Debt Ceilings and Defaults: A Return to Bitcoin as a Safe Asset Narrative?

Many are turning to assets that offer a degree of isolation from the failures of the traditional financial system — namely crypto


PurpleRender/Shutterstock modified by Blockworks


America’s ongoing banking and budget dramas seem to have, once again, got people thinking about keeping money under the mattress — or elsewhere. 

Of course, stuffing some cash under the bed doesn’t isolate the holder from inflation. Plus it isn’t exactly the safest place to keep it, albeit arguably safer than some fragile bank accounts. Many are instead turning to assets that offer a degree of isolation from the failures of the system, namely crypto.

It wasn’t too long ago that a banking crisis began with the collapse of a few regional services including Silvergate and Silicon Valley Bank, instigated by a combination of problematic balance sheets and panicked bank runs. 

More recently, the bad news coming out of First Republic Bank about depositor flight seems to have pushed more people toward crypto as a potential exit from the mess.

Avi Felman, head of digital asset trading at GoldenTree, and global head of trading at Cumberland, Jonah Van Bourg spoke to Blockworks on the 1000X podcast about the paradigm shift around bitcoin’s value proposition — moving from being perceived primarily as a correlated macro asset to an asset that “might actually be fulfilling its promise as a banking system alternative.”

“The best opportunity of the year,” Van Bourg reflects, “was the [BTC and ETH] dip-buy during the banking crisis.”

“We might have another one of these types of opportunities coming down the pike possibly as the debt ceiling approaches.”

^^^^

| WORK TO BE COMPLETED |
Can you repeat the passage of the article on bitcoin and the debt ceiling between "Of course, stuffing" and "system, namely crypto.", inclusive, swapping "inflation" for "rising prices"? The items after this point aren't needed and can be ignored.

(Items from a data collection)
^^^^

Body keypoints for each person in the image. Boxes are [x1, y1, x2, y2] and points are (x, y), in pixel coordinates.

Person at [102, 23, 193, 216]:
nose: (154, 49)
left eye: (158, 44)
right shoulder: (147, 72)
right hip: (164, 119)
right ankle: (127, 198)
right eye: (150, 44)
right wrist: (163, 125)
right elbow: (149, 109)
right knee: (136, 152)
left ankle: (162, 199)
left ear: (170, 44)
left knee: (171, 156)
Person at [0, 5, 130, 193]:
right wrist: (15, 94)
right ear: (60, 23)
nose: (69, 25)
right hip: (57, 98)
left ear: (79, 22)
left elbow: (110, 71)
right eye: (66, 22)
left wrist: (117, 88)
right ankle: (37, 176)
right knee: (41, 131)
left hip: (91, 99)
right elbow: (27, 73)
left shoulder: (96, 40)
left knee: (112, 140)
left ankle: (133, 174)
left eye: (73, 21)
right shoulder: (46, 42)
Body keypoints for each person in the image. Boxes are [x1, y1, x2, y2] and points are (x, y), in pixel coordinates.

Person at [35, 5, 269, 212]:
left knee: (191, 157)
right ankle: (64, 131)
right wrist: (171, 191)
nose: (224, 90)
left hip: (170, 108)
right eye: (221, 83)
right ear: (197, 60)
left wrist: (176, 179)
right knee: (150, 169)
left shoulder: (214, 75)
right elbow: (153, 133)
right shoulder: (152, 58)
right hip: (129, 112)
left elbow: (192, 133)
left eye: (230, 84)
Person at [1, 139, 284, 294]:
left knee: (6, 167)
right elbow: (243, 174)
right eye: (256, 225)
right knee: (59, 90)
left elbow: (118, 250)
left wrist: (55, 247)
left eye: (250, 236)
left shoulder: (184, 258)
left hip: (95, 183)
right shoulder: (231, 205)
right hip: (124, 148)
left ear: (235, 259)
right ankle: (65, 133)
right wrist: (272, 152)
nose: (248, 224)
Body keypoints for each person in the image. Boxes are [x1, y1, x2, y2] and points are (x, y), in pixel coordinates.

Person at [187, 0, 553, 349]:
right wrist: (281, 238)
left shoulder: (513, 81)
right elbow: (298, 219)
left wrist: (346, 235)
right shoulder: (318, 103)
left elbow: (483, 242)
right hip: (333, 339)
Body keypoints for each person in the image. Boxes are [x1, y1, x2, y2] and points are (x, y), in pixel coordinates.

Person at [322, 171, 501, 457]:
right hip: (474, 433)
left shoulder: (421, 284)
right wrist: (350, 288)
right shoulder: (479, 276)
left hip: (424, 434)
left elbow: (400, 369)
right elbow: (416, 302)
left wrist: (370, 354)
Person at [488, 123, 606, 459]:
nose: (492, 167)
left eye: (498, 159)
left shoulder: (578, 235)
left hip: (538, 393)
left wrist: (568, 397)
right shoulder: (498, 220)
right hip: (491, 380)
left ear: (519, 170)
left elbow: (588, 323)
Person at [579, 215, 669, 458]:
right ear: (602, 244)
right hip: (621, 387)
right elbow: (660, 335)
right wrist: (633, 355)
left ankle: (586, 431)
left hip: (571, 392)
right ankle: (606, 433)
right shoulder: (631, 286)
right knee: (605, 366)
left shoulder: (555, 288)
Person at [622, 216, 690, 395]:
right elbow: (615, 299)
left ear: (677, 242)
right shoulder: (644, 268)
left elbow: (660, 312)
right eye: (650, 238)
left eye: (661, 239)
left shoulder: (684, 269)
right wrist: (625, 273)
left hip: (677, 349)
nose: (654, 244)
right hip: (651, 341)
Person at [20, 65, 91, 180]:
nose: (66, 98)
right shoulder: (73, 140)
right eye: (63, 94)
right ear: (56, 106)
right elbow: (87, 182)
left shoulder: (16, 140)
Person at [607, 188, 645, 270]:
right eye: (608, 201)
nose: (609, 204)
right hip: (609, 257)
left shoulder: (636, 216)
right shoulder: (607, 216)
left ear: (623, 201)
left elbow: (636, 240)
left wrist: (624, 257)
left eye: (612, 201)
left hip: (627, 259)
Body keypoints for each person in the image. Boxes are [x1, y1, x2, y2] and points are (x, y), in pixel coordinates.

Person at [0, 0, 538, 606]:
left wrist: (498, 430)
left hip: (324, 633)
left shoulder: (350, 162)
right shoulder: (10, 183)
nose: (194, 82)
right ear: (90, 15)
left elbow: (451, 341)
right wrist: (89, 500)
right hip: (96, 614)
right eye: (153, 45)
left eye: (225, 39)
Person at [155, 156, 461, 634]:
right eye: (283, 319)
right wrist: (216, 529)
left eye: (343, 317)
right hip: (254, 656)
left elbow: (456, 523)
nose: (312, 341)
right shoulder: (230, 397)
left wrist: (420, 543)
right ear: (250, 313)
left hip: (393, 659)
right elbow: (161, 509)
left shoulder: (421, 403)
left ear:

^^^^

| WRITTEN SOLUTION |
Of course, stuffing some cash under the bed doesn’t isolate the holder from rising prices. Plus it isn’t exactly the safest place to keep it, albeit arguably safer than some fragile bank accounts. Many are instead turning to assets that offer a degree of isolation from the failures of the system, namely crypto.